# Work request:
The reply should hold every line of the data below, unchanged, and none of the pictures.

# Information given:

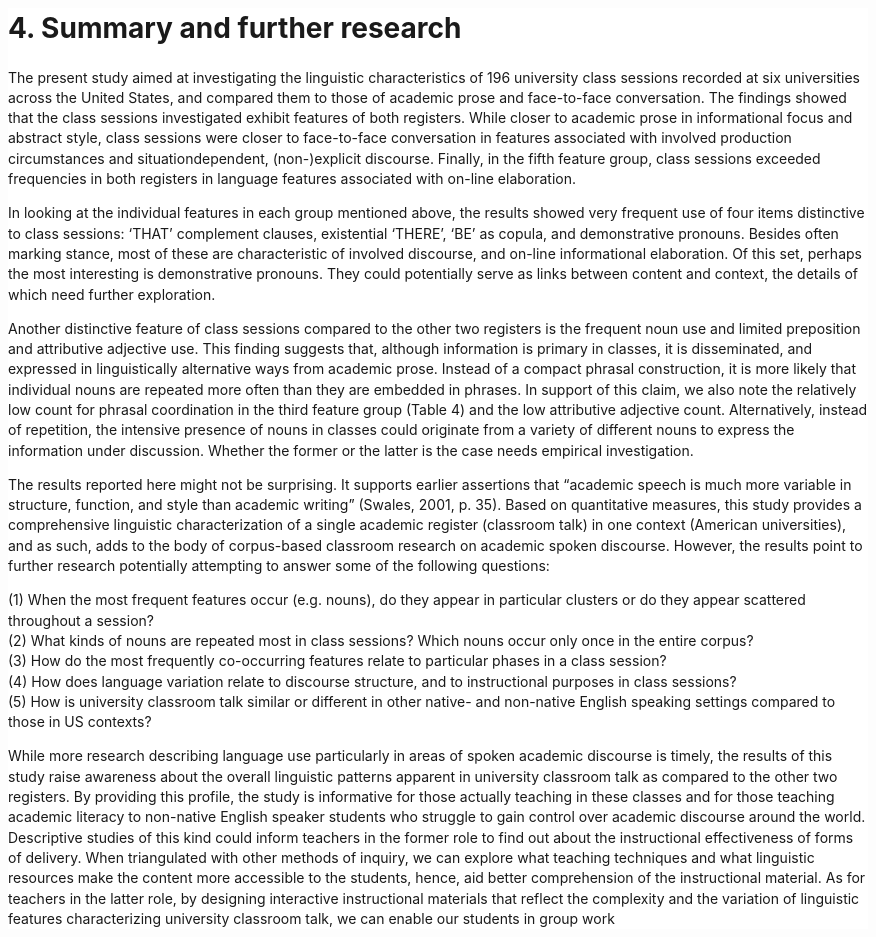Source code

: # 4. Summary and further research

The present study aimed at investigating the linguistic characteristics of 196 university class sessions recorded at six universities across the United States, and compared them to those of academic prose and face-to-face conversation. The findings showed that the class sessions investigated exhibit features of both registers. While closer to academic prose in informational focus and abstract style, class sessions were closer to face-to-face conversation in features associated with involved production circumstances and situationdependent, (non-)explicit discourse. Finally, in the fifth feature group, class sessions exceeded frequencies in both registers in language features associated with on-line elaboration.

In looking at the individual features in each group mentioned above, the results showed very frequent use of four items distinctive to class sessions: ‘THAT’ complement clauses, existential ‘THERE’, ‘BE’ as copula, and demonstrative pronouns. Besides often marking stance, most of these are characteristic of involved discourse, and on-line informational elaboration. Of this set, perhaps the most interesting is demonstrative pronouns. They could potentially serve as links between content and context, the details of which need further exploration.

Another distinctive feature of class sessions compared to the other two registers is the frequent noun use and limited preposition and attributive adjective use. This finding suggests that, although information is primary in classes, it is disseminated, and expressed in linguistically alternative ways from academic prose. Instead of a compact phrasal construction, it is more likely that individual nouns are repeated more often than they are embedded in phrases. In support of this claim, we also note the relatively low count for phrasal coordination in the third feature group (Table 4) and the low attributive adjective count. Alternatively, instead of repetition, the intensive presence of nouns in classes could originate from a variety of different nouns to express the information under discussion. Whether the former or the latter is the case needs empirical investigation.

The results reported here might not be surprising. It supports earlier assertions that “academic speech is much more variable in structure, function, and style than academic writing” (Swales, 2001, p. 35). Based on quantitative measures, this study provides a comprehensive linguistic characterization of a single academic register (classroom talk) in one context (American universities), and as such, adds to the body of corpus-based classroom research on academic spoken discourse. However, the results point to further research potentially attempting to answer some of the following questions:

(1) When the most frequent features occur (e.g. nouns), do they appear in particular clusters or do they appear scattered throughout a session?   
(2) What kinds of nouns are repeated most in class sessions? Which nouns occur only once in the entire corpus?   
(3) How do the most frequently co-occurring features relate to particular phases in a class session?   
(4) How does language variation relate to discourse structure, and to instructional purposes in class sessions?   
(5) How is university classroom talk similar or different in other native- and non-native English speaking settings compared to those in US contexts?

While more research describing language use particularly in areas of spoken academic discourse is timely, the results of this study raise awareness about the overall linguistic patterns apparent in university classroom talk as compared to the other two registers. By providing this profile, the study is informative for those actually teaching in these classes and for those teaching academic literacy to non-native English speaker students who struggle to gain control over academic discourse around the world. Descriptive studies of this kind could inform teachers in the former role to find out about the instructional effectiveness of forms of delivery. When triangulated with other methods of inquiry, we can explore what teaching techniques and what linguistic resources make the content more accessible to the students, hence, aid better comprehension of the instructional material. As for teachers in the latter role, by designing interactive instructional materials that reflect the complexity and the variation of linguistic features characterizing university classroom talk, we can enable our students in group work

# Final answer:
Source code

: # 4. Summary and further research

The present study aimed at investigating the linguistic characteristics of 196 university class sessions recorded at six universities across the United States, and compared them to those of academic prose and face-to-face conversation. The findings showed that the class sessions investigated exhibit features of both registers. While closer to academic prose in informational focus and abstract style, class sessions were closer to face-to-face conversation in features associated with involved production circumstances and situationdependent, (non-)explicit discourse. Finally, in the fifth feature group, class sessions exceeded frequencies in both registers in language features associated with on-line elaboration.

In looking at the individual features in each group mentioned above, the results showed very frequent use of four items distinctive to class sessions: ‘THAT’ complement clauses, existential ‘THERE’, ‘BE’ as copula, and demonstrative pronouns. Besides often marking stance, most of these are characteristic of involved discourse, and on-line informational elaboration. Of this set, perhaps the most interesting is demonstrative pronouns. They could potentially serve as links between content and context, the details of which need further exploration.

Another distinctive feature of class sessions compared to the other two registers is the frequent noun use and limited preposition and attributive adjective use. This finding suggests that, although information is primary in classes, it is disseminated, and expressed in linguistically alternative ways from academic prose. Instead of a compact phrasal construction, it is more likely that individual nouns are repeated more often than they are embedded in phrases. In support of this claim, we also note the relatively low count for phrasal coordination in the third feature group (Table 4) and the low attributive adjective count. Alternatively, instead of repetition, the intensive presence of nouns in classes could originate from a variety of different nouns to express the information under discussion. Whether the former or the latter is the case needs empirical investigation.

The results reported here might not be surprising. It supports earlier assertions that “academic speech is much more variable in structure, function, and style than academic writing” (Swales, 2001, p. 35). Based on quantitative measures, this study provides a comprehensive linguistic characterization of a single academic register (classroom talk) in one context (American universities), and as such, adds to the body of corpus-based classroom research on academic spoken discourse. However, the results point to further research potentially attempting to answer some of the following questions:

(1) When the most frequent features occur (e.g. nouns), do they appear in particular clusters or do they appear scattered throughout a session?   
(2) What kinds of nouns are repeated most in class sessions? Which nouns occur only once in the entire corpus?   
(3) How do the most frequently co-occurring features relate to particular phases in a class session?   
(4) How does language variation relate to discourse structure, and to instructional purposes in class sessions?   
(5) How is university classroom talk similar or different in other native- and non-native English speaking settings compared to those in US contexts?

While more research describing language use particularly in areas of spoken academic discourse is timely, the results of this study raise awareness about the overall linguistic patterns apparent in university classroom talk as compared to the other two registers. By providing this profile, the study is informative for those actually teaching in these classes and for those teaching academic literacy to non-native English speaker students who struggle to gain control over academic discourse around the world. Descriptive studies of this kind could inform teachers in the former role to find out about the instructional effectiveness of forms of delivery. When triangulated with other methods of inquiry, we can explore what teaching techniques and what linguistic resources make the content more accessible to the students, hence, aid better comprehension of the instructional material. As for teachers in the latter role, by designing interactive instructional materials that reflect the complexity and the variation of linguistic features characterizing university classroom talk, we can enable our students in group work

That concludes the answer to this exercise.